* [WORK TASK] Copy every line of the data exactly, keeping out any picture.

* [DATASET SECTION]
◆ ◆ ◆ ◆
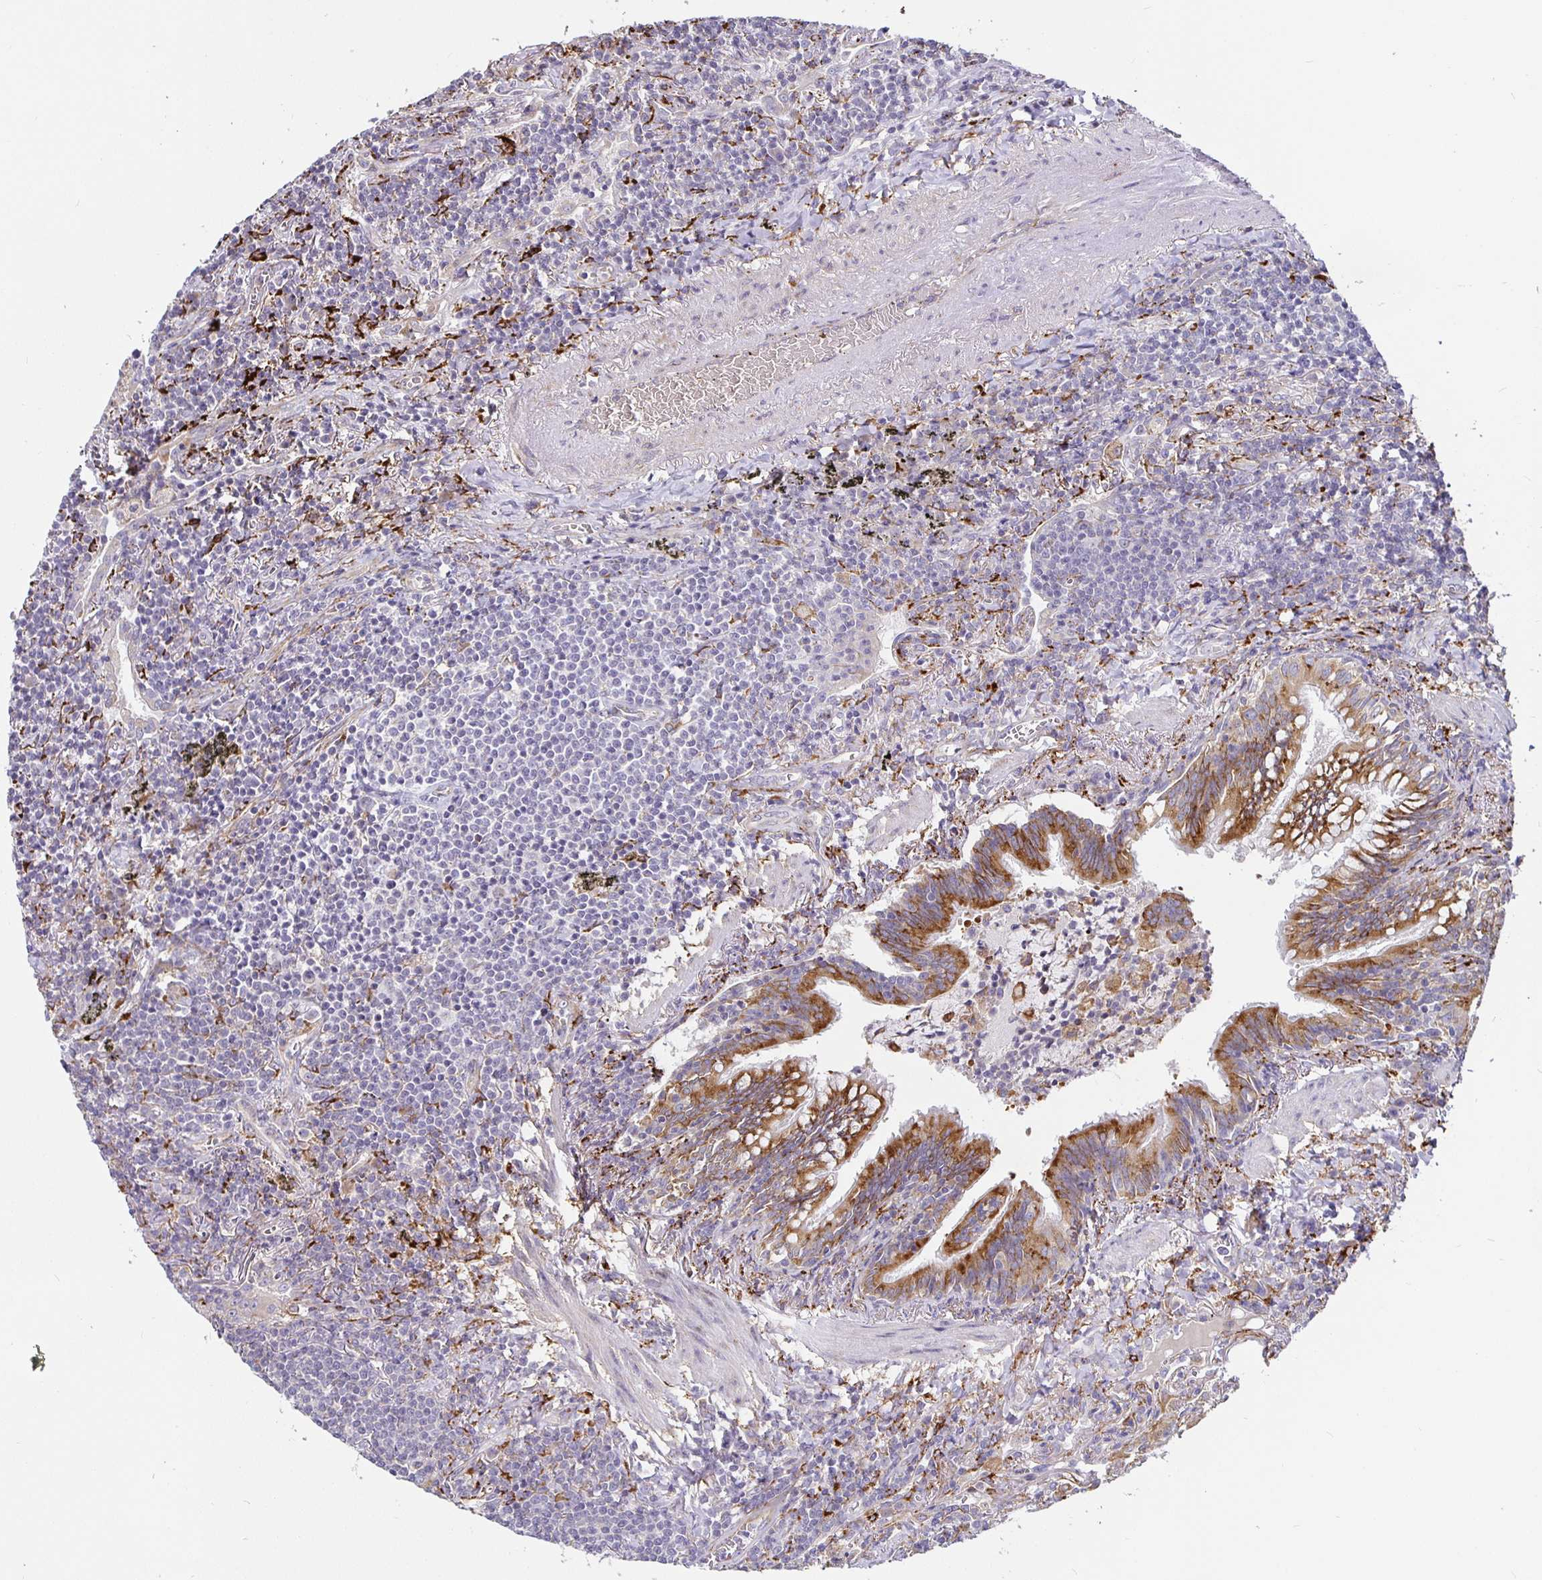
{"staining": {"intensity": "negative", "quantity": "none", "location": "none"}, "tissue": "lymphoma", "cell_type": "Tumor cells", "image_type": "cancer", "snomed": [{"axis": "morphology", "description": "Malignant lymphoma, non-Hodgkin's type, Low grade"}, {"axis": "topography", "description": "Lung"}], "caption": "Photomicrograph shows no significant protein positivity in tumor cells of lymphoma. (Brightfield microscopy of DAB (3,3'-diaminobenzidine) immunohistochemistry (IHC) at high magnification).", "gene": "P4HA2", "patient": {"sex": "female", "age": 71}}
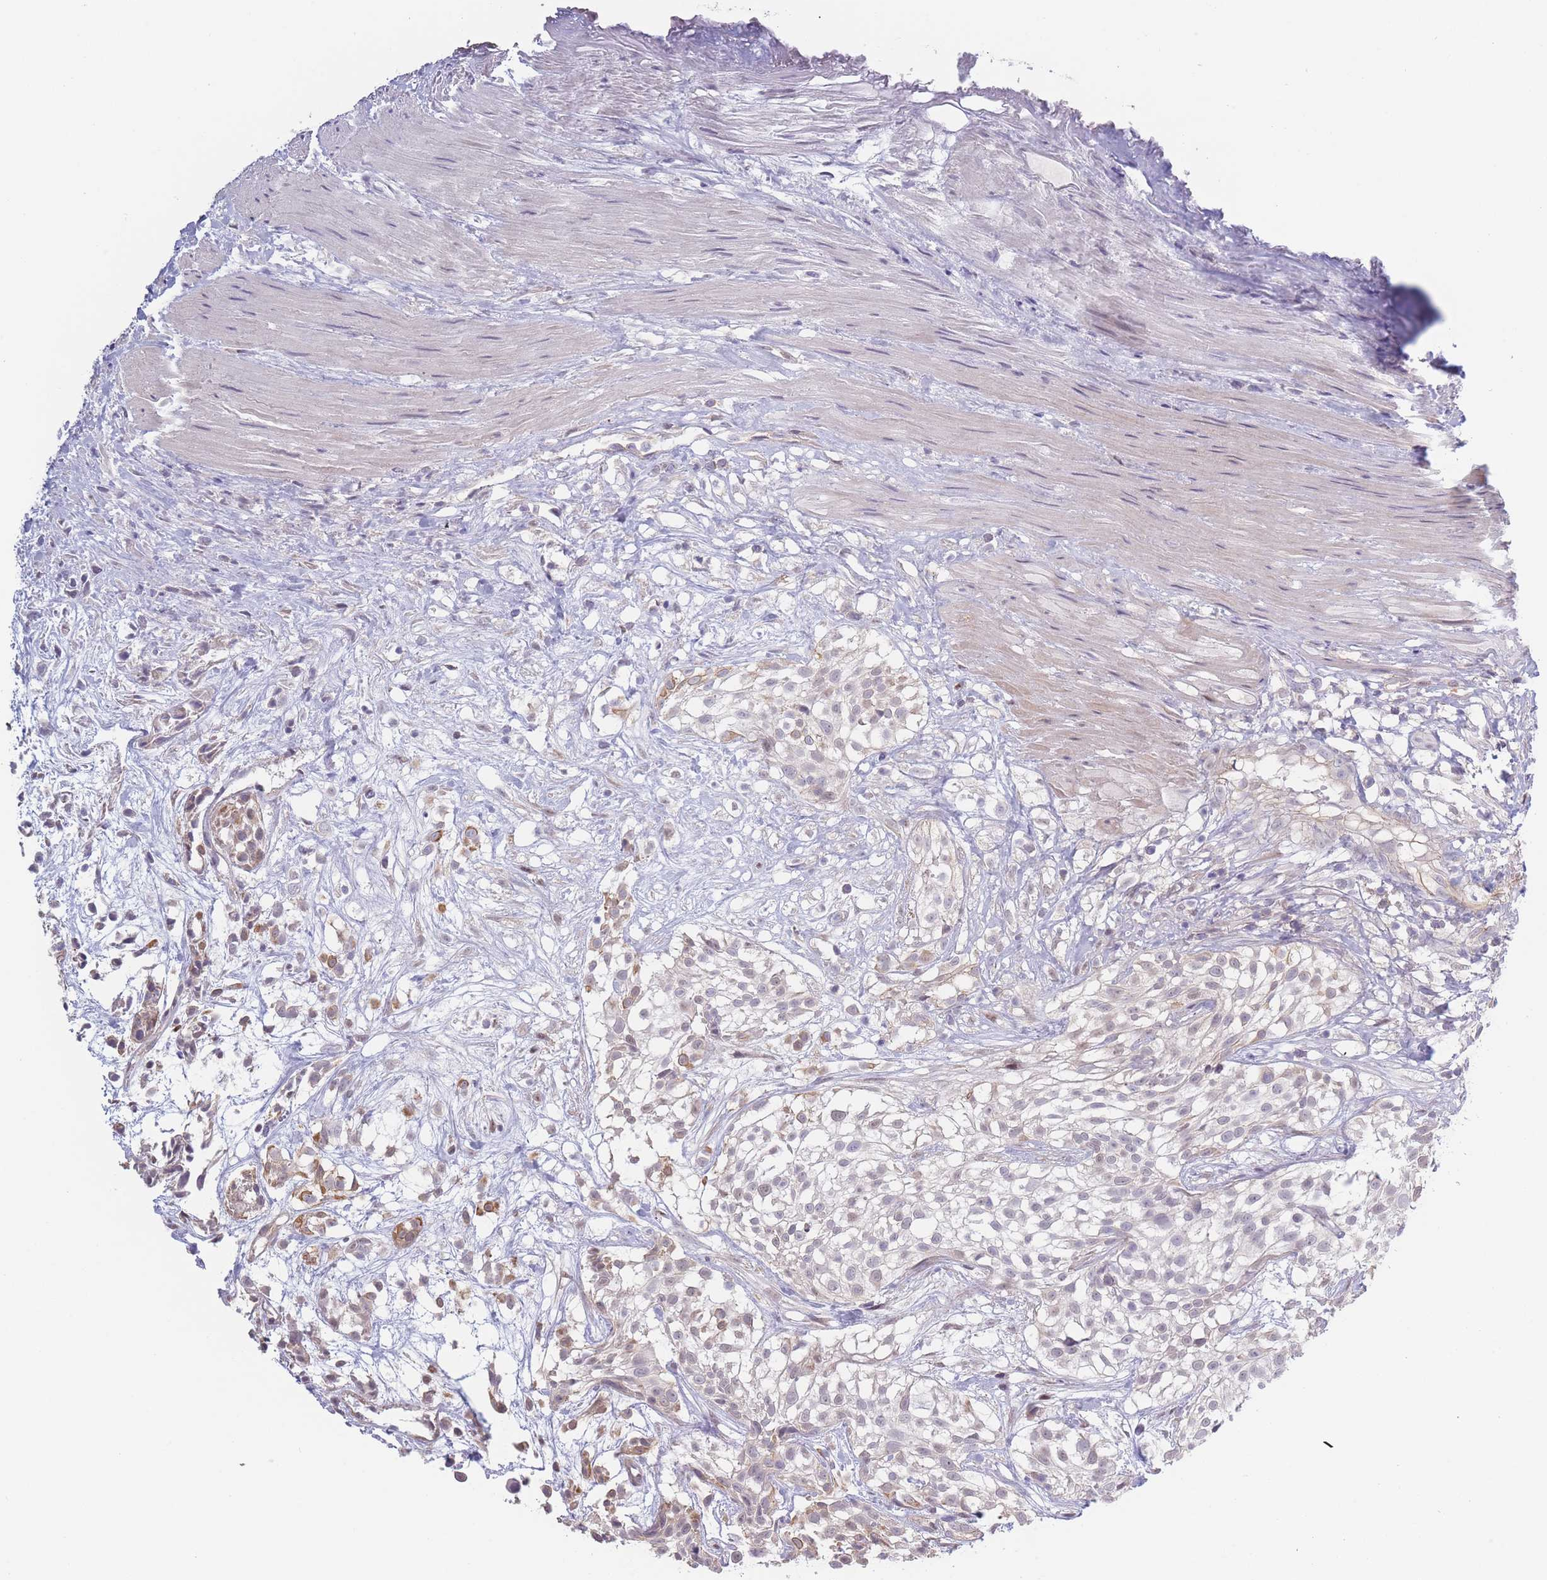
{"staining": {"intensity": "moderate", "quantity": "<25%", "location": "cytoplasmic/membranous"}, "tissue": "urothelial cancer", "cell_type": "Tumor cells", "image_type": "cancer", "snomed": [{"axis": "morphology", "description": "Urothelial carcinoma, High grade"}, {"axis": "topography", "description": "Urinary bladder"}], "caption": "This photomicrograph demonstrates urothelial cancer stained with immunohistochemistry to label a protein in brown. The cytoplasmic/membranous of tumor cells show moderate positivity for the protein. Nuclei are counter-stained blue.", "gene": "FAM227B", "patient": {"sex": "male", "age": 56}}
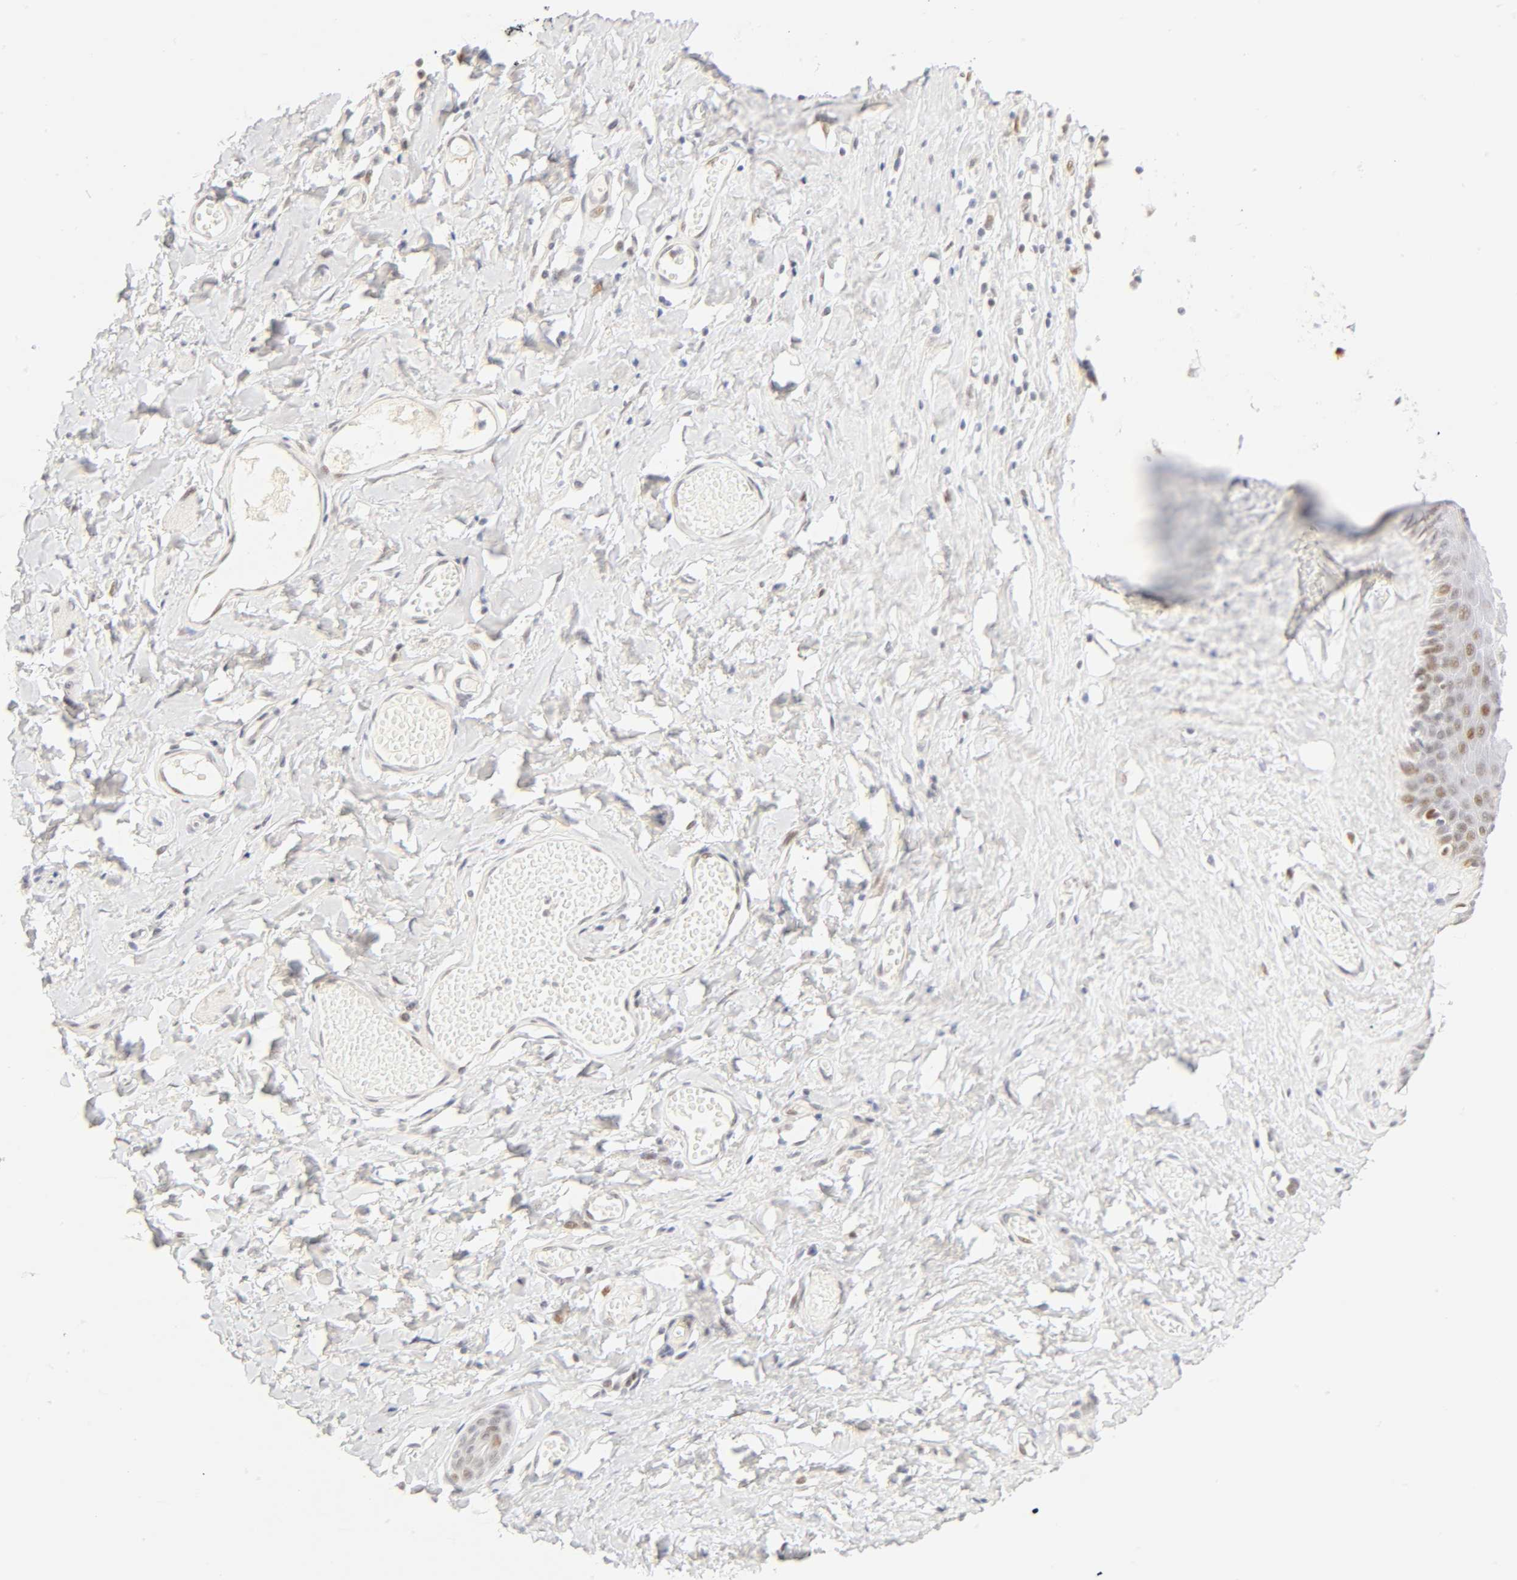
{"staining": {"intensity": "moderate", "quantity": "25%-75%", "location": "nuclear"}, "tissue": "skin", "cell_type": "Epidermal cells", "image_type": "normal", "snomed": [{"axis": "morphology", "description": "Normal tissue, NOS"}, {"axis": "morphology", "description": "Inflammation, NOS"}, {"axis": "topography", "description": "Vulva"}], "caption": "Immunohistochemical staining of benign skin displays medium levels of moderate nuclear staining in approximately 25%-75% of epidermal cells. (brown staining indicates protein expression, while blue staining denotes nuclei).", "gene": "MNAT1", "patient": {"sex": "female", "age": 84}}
◆ ◆ ◆ ◆
* [RESPONSE BELOW]
{"staining": {"intensity": "negative", "quantity": "none", "location": "none"}, "tissue": "lymphoma", "cell_type": "Tumor cells", "image_type": "cancer", "snomed": [{"axis": "morphology", "description": "Malignant lymphoma, non-Hodgkin's type, Low grade"}, {"axis": "topography", "description": "Lung"}], "caption": "Photomicrograph shows no significant protein positivity in tumor cells of lymphoma. (Brightfield microscopy of DAB (3,3'-diaminobenzidine) immunohistochemistry (IHC) at high magnification).", "gene": "P4HA2", "patient": {"sex": "female", "age": 71}}
{"staining": {"intensity": "moderate", "quantity": "<25%", "location": "cytoplasmic/membranous"}, "tissue": "urothelial cancer", "cell_type": "Tumor cells", "image_type": "cancer", "snomed": [{"axis": "morphology", "description": "Urothelial carcinoma, High grade"}, {"axis": "topography", "description": "Urinary bladder"}], "caption": "This photomicrograph demonstrates urothelial cancer stained with immunohistochemistry to label a protein in brown. The cytoplasmic/membranous of tumor cells show moderate positivity for the protein. Nuclei are counter-stained blue.", "gene": "FAM227B", "patient": {"sex": "male", "age": 56}}
{"staining": {"intensity": "moderate", "quantity": "25%-75%", "location": "nuclear"}, "tissue": "skin", "cell_type": "Epidermal cells", "image_type": "normal", "snomed": [{"axis": "morphology", "description": "Normal tissue, NOS"}, {"axis": "morphology", "description": "Inflammation, NOS"}, {"axis": "topography", "description": "Vulva"}], "caption": "Immunohistochemical staining of benign skin displays medium levels of moderate nuclear staining in approximately 25%-75% of epidermal cells. (brown staining indicates protein expression, while blue staining denotes nuclei).", "gene": "MNAT1", "patient": {"sex": "female", "age": 84}}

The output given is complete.